• Assigned task:
Repeat the text on phage E21 therapy word for word, between "Many people assume" and "healing in animals.", inclusive.

Characterization and evaluation of the efficacy of phage E21 therapy in a wound animal model of biofilm-associated Pseudomonas aeruginosa infection

Why stubborn wound infections matter

Many people assume that a course of antibiotics can handle any skin infection. Yet certain bacteria, such as Pseudomonas aeruginosa, are becoming increasingly hard to treat, especially when they form sticky communities called biofilms inside burns and other wounds. This study explores an alternative approach that uses a harmless virus, called a bacteriophage, packaged in a simple skin gel to help clear these difficult infections and support wound healing in animals.

A viral hunter found in wastewater

The researchers began by collecting bacteria from patients with infected skin wounds and burns. Most of these Pseudomonas aeruginosa samples produced thick, strong biofilms, which are slimy protective layers that help bacteria resist antibiotics and the immune system. To find a natural enemy of these bacteria, the team searched hospital wastewater, a place rich in microscopic life. From these samples they isolated one promising bacteriophage, named phage E21, that could infect and kill several of the strongest biofilm-forming Pseudomonas strains.

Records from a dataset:
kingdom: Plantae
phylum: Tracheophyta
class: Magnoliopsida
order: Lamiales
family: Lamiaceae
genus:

• Solution to this problem:
Many people assume that a course of antibiotics can handle any skin infection. Yet certain bacteria, such as Pseudomonas aeruginosa, are becoming increasingly hard to treat, especially when they form sticky communities called biofilms inside burns and other wounds. This study explores an alternative approach that uses a harmless virus, called a bacteriophage, packaged in a simple skin gel to help clear these difficult infections and support wound healing in animals.